Illustration. (Shutterstock / baranq)

Un homme de 42 ans atteint du Covid-19 est a été admis en réanimation cette semaine, « dans un état critique », à l’hôpital privé Jacques Cartier de Massy (Essonne).

Au lieu de se soigner, ce quadragénaire qui s’est auto-administré de la chloroquine a aggravé son état de santé, révèle 20 minutes. Le directeur de l’hôpital privé Jacques Cartier de Massy a tenu à rappeler que cette substance « n’est pas un médicament anodin ».

Le patient a été dépisté positif au coronavirus, mais ne présentait pas de symptômes graves. Il a fait le choix de prendre de la chloroquine en automédication. Admis en réanimation pour des troubles cardiaques, l’un des effets secondaires connus de la chloroquine, il était dans un état critique mais « stable », ce vendredi, selon la direction de l’hôpital.

« Si j’en parle aujourd’hui, c’est pour alerter »

« Il est arrivé aux urgences en fibrillation ventriculaire. Quasiment en arrêt cardiaque », indique François Auquière, le directeur de l’établissement. Et de poursuivre : « Il a été intubé, ventilé et admis en réanimation. Si j’en parle aujourd’hui, c’est pour alerter sur les dangers de la chloroquine ».

L’Agence du médicament (ANSM) avertissait d’ailleurs, fin mars, que ce médicament pouvait entraîner des effets indésirables graves, et ne devait « en aucun cas » être pris en automédication.


Une substance au cœur des débats

Depuis plusieurs semaines, le traitement alliant l’hydroxychloroquine et l’antibiotique azithromycine, défendu notamment par le désormais célèbre professeur Didier Raoult, est au cœur d’un intense débat. Le directeur de l’IHU Méditerranée Infection assure qu’il pourrait agir contre le coronavirus. Toutefois, il n’existe aucun remède au Covid-19 validé à ce jour.

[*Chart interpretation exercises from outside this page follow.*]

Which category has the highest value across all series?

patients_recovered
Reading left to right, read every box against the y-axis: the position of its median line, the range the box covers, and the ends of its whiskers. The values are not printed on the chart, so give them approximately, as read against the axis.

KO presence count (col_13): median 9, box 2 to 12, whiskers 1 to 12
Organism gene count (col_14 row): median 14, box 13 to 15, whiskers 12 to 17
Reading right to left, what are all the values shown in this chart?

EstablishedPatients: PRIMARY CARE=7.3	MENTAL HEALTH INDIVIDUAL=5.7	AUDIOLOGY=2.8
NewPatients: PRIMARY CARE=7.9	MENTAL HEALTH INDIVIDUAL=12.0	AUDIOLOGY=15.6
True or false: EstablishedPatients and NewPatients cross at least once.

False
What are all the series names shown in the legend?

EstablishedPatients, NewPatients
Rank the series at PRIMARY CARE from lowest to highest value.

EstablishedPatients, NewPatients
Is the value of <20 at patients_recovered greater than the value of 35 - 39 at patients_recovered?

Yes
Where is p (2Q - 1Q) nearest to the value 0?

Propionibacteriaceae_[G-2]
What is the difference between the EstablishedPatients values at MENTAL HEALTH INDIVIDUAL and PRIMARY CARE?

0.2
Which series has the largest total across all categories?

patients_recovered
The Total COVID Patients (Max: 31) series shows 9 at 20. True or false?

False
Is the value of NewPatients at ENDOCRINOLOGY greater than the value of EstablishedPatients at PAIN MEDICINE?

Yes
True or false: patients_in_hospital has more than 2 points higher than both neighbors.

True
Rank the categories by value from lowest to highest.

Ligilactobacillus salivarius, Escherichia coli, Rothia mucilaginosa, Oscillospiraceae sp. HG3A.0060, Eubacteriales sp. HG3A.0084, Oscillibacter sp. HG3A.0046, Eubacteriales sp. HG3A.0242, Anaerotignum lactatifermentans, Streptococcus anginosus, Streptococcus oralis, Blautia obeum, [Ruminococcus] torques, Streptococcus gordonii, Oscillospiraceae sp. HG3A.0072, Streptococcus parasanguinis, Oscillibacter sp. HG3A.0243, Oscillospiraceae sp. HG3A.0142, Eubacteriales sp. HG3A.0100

Ce jeudi, le président de la République a rendu visite au professeur Didier Raoult à Marseille (Bouches-du-Rhône). Si cette visite a une portée symbolique, l’Elysée a insisté sur le fait que cette rencontre ne présentait pas une « reconnaissance » de la méthode préconisée par le professeur, qui avait quitté le conseil scientifique d’Emmanuel Macron le 24 mars dernier.